No me gustó la manera como lo dijo.

– No puede ser, lo siento.

Más silencio.

– ¿Quién es él? -pregunté.

– Esto es algo que no podrá manejar solo -respondió.

Miré a Win.

– Tengo ayuda.

– No será suficiente.

– No será el primero en subestimarnos.

– Sé con quien está. Conozco su reputación y su riqueza. No es suficiente. Puede ser bueno encontrando a personas o ayudando a atletas que tienen problemas con la ley. Pero no está equipado para manejar esto.

– Si no fuese un tipo tan duro -dije-, diría que ahora mismo me está intentando asustar.

– Si no fuese tan obstinado, me escucharía. Tenga cuidado, Myron. Manténgase en contacto.

Colgó. Miré a Win.

– Quizás podamos enviarle esta foto a alguien en casa que pueda decirnos quién es.

– Tengo un contacto en la Interpol -dijo Win.

No me miraba. Miraba por encima de mi hombro. Me volví para seguir su mirada. De nuevo su mirada estaba puesta en la pantalla.

Terese estaba allí, pero su valor había desaparecido. Estaba doblada sobre sí misma, sollozando. Intenté comprender las palabras, pero sonaban confusas por la angustia. Win cogió el mando a distancia y subió el volumen. Terese repetía la misma cosa una y otra vez, y mientras se deslizaba de la butaca creo que por fin entendí lo que decía:

– Por favor -le rogaba Terese a algún poder superior-. Por favor, que esté viva.

13

Era tarde cuando llegamos al hotel Claridge's, en el centro de Londres. Win había alquilado el ático. Había una gran sala de estar y tres dormitorios grandes, todos con camas enormes y maravillosas bañeras de mármol con la alcachofa de la ducha del tamaño de una alcantarilla.
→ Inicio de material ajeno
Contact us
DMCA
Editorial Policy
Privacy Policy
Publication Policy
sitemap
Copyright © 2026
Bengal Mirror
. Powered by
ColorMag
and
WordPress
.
Abrimos las puertas de los balcones. La terraza ofrecía una maravillosa vista de los tejados de Londres, pero con toda franqueza ya estaba cansado de vistas panorámicas. Terese estaba allí con la actitud de un zombi. Pasó de aturdida a emocional. Estaba destrozada, pero también había esperanza. Creo que la esperanza la asustaba más que todo lo demás.

– ¿Quieres volver adentro? -le pregunté.

– Dame un minuto.

No soy un experto en lenguaje corporal, pero cada músculo de su ser parecía tenso y sujeto en una actitud protectora. Esperé cerca del balcón. Su dormitorio era de color azul y amarillo girasol. Miré la cama, y quizás estaba mal, pero quería cogerla en brazos y llevarla a aquella hermosa cama y hacerle el amor durante horas.

Vale, no «quizás». Estaba mal. Pero…

Cuando digo cosas como éstas en voz alta, Win me llama mariquita.

Miré entonces su hombro desnudo y recordé un día después del regreso de aquella isla, después de que ella viniese a Nueva Jersey y me ayudase y sonriese, sonriese de verdad, por primera vez desde que la había conocido, y pensé que a lo mejor me estaba enamorando de ella. Por lo general, entro en las relaciones como una mujer, pensando a largo plazo. Esta vez me dominó, ella sonrió y aquella noche hicimos el amor de otra manera, con un poco más de ternura, y cuando acabamos besé aquel hombro desnudo y entonces ella lloró, también por primera vez. Sonrió y lloró por primera vez conmigo.